A USA Perspective
The era of airships ended c1960; where, after big ‘rigids’ were abandoned (c1940) and, except for a few small airships (like Goodyear’s advertising blimps), up to that time the US Navy’s ‘non-rigids’ were the only airships still operating. It was said that “economics in the USA more than any other single factor then was responsible for their demise”. The early 1960s was an age of severe budget cutbacks and transitional support towards high performance nonbuoyant aircraft. The rational used to justify deleting airships was cited as:
- Fixed wing nonbuoyant aircraft can fulfil ASW and AEW for everything that airships may provide.
- Use of fixed wing nonbuoyant aircraft overcomes all the disadvantages inherent in airship use; i.e.:
- Slowness in reaching the operating area.
- Poor manoeuvrability in laying detection buoy patterns.
- Vulnerability to high winds when ground handling.
- Vulnerability to gun fire.
- A view that airships would always be more expensive to operate than nonbuoyant aircraft.
There was truth in the fact that nonbuoyant aircraft could perform most missions that airships were called out for, but history proved that only slower airships provided the exceptionally long endurance needed at a cost that nonbuoyant types could ever hope to match. The high procurement and high operating costs arguments, used to shoot airship development plans down (thereby justifying the need for nonbuoyant aircraft for every conceivable mission application), were soon realized to be false and, although there were numerous attempts to correct what was later expressed to be an ‘error of judgement’, airships were relegated to a low level R&D initiative aimed at keeping the technology alive. Eventually, the motivation for the R&D initiative faded and so airships passed into antiquity.

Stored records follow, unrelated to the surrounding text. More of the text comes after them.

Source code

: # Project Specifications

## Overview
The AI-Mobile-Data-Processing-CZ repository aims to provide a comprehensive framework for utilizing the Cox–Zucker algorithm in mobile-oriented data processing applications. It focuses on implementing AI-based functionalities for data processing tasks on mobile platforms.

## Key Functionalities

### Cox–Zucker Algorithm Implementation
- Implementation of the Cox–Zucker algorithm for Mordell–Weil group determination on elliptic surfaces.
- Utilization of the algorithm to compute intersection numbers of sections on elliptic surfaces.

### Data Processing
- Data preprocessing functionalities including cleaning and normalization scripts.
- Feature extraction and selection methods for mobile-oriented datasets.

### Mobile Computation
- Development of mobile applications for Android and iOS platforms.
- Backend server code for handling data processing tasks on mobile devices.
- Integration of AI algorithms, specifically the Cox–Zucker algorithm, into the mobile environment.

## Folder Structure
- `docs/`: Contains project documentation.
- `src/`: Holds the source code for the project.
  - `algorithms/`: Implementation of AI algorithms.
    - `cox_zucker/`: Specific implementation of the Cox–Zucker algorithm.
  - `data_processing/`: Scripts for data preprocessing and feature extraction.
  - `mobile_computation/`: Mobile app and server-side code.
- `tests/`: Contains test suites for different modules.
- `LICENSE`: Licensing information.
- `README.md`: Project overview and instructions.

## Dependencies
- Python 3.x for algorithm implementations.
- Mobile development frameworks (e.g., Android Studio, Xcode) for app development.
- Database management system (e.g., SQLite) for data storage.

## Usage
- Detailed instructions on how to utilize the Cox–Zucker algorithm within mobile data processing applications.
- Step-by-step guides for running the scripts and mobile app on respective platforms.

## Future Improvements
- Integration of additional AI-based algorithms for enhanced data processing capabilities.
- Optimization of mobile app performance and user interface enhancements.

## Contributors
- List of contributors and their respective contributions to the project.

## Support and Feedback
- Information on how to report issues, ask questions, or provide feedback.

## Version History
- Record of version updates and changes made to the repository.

There also was truth that the older airships were constrained in manoeuvrability response when laying detection buoys and in ground handling. These limitations largely were mitigated by later asymmetrical vectored thrust control technology and predictive computational mechanisation of more modern airship flight control and propulsion systems (demonstrated by Airship Industries Skyships in commercial operations) introduced in the 1980s. Indeed, the Sentinel 1000 was a technologically sophisticated and a capable airship in this way, well able to counter former manoeuvrability issues.
Such airships generally were faster than older designs, but not suitable for high speed flight. However, for survey (Patrol) roles, high aircraft speed often was a hindrance, posing high technology challenges for the sensor systems that then had to cope not only with the high speed of say small missiles, but the aircraft’s own speed and vibration as well in a high clutter environment. Reducing airspeed remarkably improves detection and tracking capability of sensors carried and helps reduce the cost associated with high technology systems necessary for fast aircraft to attain acceptable system performance.
Today’s airship operational deployment strategy thus should consider first sending vehicles (perhaps drones) with high dash speed capability to the areas (e.g., after disasters have occurred) when there’s urgent need for rapid deployment and then back them up with airships afterwards, which also may be drone carriers (recovering any still at the scene) thus maximizing the benefit from using very long endurance aircraft at a much lower operating cost. Also, the longer the endurance aircraft have, the fewer the number necessary to maintain a single location operational commitment! In this way airships then would augment the operational strategy.
Better still and for known crisis situations, such as people fleeing desperate situations (taking risks across dangerous waters to escape their predicament), would be to have airships already patrolling their escape routes – shepherding them as they flee.
Airships today would not be as vulnerable as older designs, also because of advances in technology, design, materials, higher altitudes possible, methods and countermeasures. The loss of just one non-rigid airship, which occurred from 55,000 sorties flown by airships during World War II transatlantic crossings, was due to the fact that its crew chose to descend from a safe altitude in order to shoot it out with a hostile submarine that had surfaced. One may thus view that loss as a sortie failure or a failure in human judgement instead of an airship failure. Regardless, history speaks favourably of non-rigid types; where the vulnerability issue was more a matter of concern than demonstrated fact.